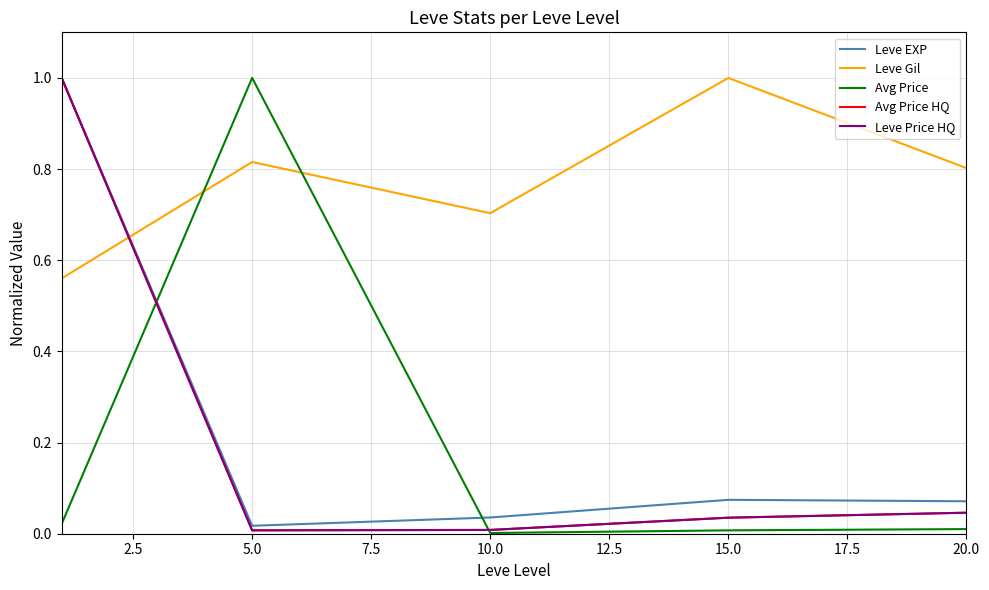

Which series ends up on top after the final intersection of Leve Price HQ and Leve Gil?

Leve Gil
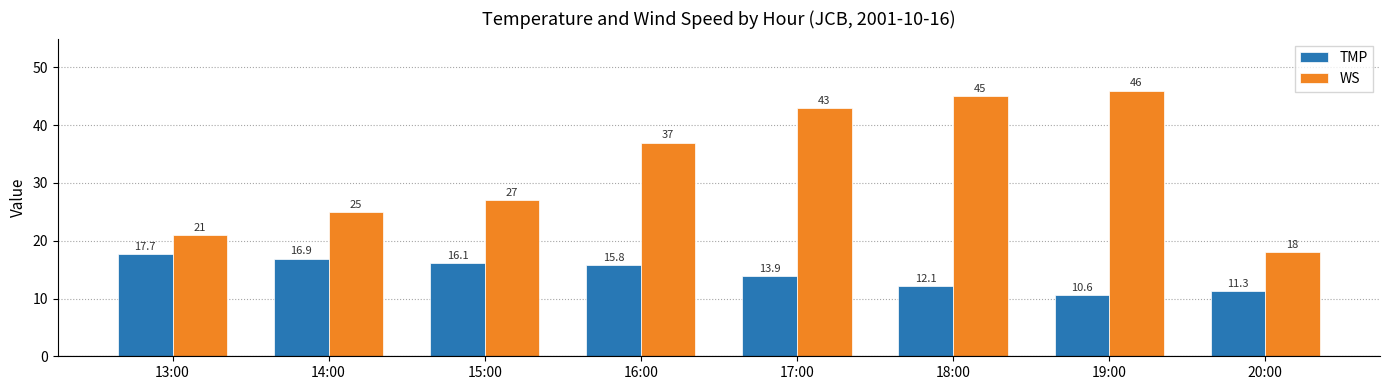

Reading left to right, what are all the values shown in this chart?

TMP: 13:00=17.7	14:00=16.9	15:00=16.1	16:00=15.8	17:00=13.9	18:00=12.1	19:00=10.6	20:00=11.3
WS: 13:00=21.0	14:00=25.0	15:00=27.0	16:00=37.0	17:00=43.0	18:00=45.0	19:00=46.0	20:00=18.0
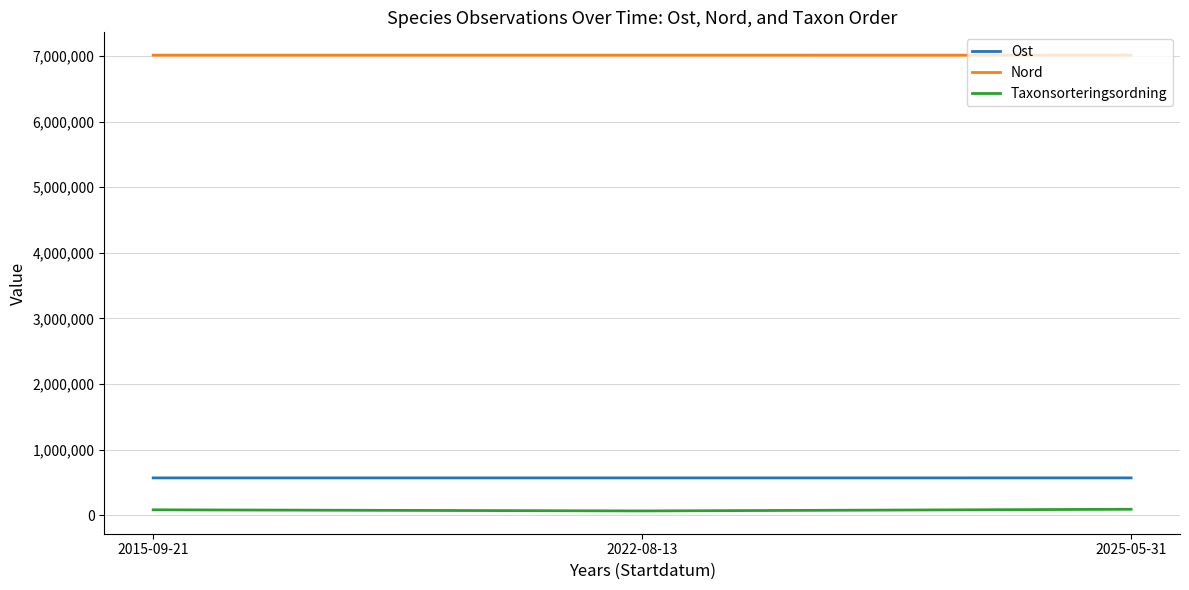

Is this an area chart (filled region under the line)?

No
- - - -
== Instructions to follow ==
Return all of the lines above word for word, leaving out the pictures.

== Answer for the task ==
Which series ends up on top after the final intersection of Leve Price HQ and Leve Gil?

Leve Gil

Reading left to right, what are all the values shown in this chart?

TMP: 13:00=17.7	14:00=16.9	15:00=16.1	16:00=15.8	17:00=13.9	18:00=12.1	19:00=10.6	20:00=11.3
WS: 13:00=21.0	14:00=25.0	15:00=27.0	16:00=37.0	17:00=43.0	18:00=45.0	19:00=46.0	20:00=18.0

Is this an area chart (filled region under the line)?

No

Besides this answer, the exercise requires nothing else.